### Excerpt to read
☆ ☆ ☆
Can the Workers Understand My Poetry, or Am I a Worker?

by Ellen Wesemüller

translation by Rachel Sur

I. In the Rabbit Breeders Club

For as long as I’ve been writing—literature, that is—and handing in my work to writing workshops, my pieces have been called “pedantic.” I have to be careful that my novel doesn’t “devolve into a Bildungsroman,” say my peers, and sometimes they’ll invoke the academic word “pedagogical.” Occasionally a less scholarly word is dragged down from the attic, and “educational” trots out, with its East German smell or linoleum-crusted institutional hallway stink. My stories, apparently, are “too intellectual,” “too reflective,” “too claim-heavy.” I am “agenda-laden” and “ideological.” I am guilty, it seems, of being “suggestive,” of trying to “persuade” the reader, of “denouncing” my characters.

If someone ever means to say something kind, then he’ll call my work “engaged,” as in Sartre’s essay “Qu’est-ce que la littérature?” This word brings no relief, and always makes me feel that I must be writing for the same reason that someone presides over a rabbit breeders club, or promotes green energy, or tutors the disadvantaged children of Neukölln in fifth grade Ethics. No pride sets in, only shame, and I realize that what dwells inside the word “engaged”—unlike in Sartre’s time—is not the liberator’s fight, but some do-gooder’s plight of desperately trying to extract something positive from my text. I can’t help but think that this wrestling to find a few words of encouragement is a repressive sort of tolerance, the kind that feigns recognition with a benign smile, only to quietly turn away and gently slam the drawer shut, with me and my text inside.

These adjectives, which I jot down in the upper right corner of my notebook pages under the imaginary heading “Criticism That I Don’t Understand,” preoccupy me; they don’t leave me in peace. I can’t seem to process or make sense of the rejection they cast off. I can’t transform my work—not because I don’t know what ideological literature is, but because I don’t know what non-ideological literature is.

When I write, it’s because I want to reveal something about people and the social relationships that save or destroy them, something about the everyday lives in which they are entangled. I observe, write down, not to kill time, but so that others—indeed, as many as possible—will read what I have to say, sniff at it, feel something, think it over after, think about the world in which they live. I shape, in this way, how things make sense to me, and formulate assertions that, for the time being, I assume are right. I hope, by sinking my characters in circumstance, to be able to contribute something to insight-harvesting methods, truth-sniffing strategies, to how to fetch happiness and fend off unhappiness; to expose something about societal probabilities and improbabilities, about resistance and the gaps in the system; and, not least, to further my own insight by re-imagining my ideas by way of the reader, by exchanging ideas with others, by lived experience and the new insight it brings—all of which will lead me, then, to my next text.

If this were not literature, I would see no point in writing.
☆ ☆ ☆
### Instructions for the task
Reproduce verbatim the passage of the essay above on criticism of ideological writing, everything from "If someone ever" down to "my text inside.".

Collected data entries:
☆ ☆ ☆
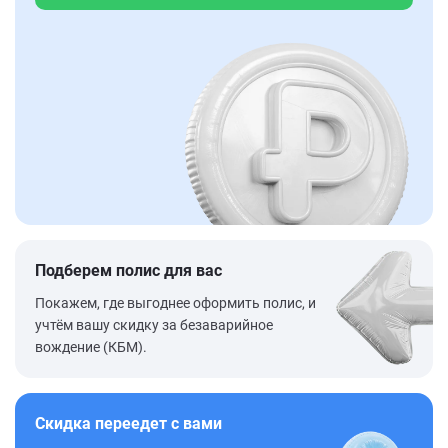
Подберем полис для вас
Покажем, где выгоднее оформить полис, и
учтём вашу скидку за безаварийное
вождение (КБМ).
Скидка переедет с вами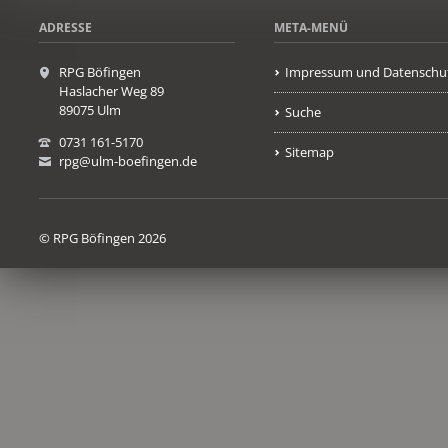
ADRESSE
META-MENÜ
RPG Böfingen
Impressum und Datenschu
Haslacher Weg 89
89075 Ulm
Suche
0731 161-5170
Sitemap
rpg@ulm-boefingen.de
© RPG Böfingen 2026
☆ ☆ ☆
### Result below
If someone ever means to say something kind, then he’ll call my work “engaged,” as in Sartre’s essay “Qu’est-ce que la littérature?” This word brings no relief, and always makes me feel that I must be writing for the same reason that someone presides over a rabbit breeders club, or promotes green energy, or tutors the disadvantaged children of Neukölln in fifth grade Ethics. No pride sets in, only shame, and I realize that what dwells inside the word “engaged”—unlike in Sartre’s time—is not the liberator’s fight, but some do-gooder’s plight of desperately trying to extract something positive from my text. I can’t help but think that this wrestling to find a few words of encouragement is a repressive sort of tolerance, the kind that feigns recognition with a benign smile, only to quietly turn away and gently slam the drawer shut, with me and my text inside.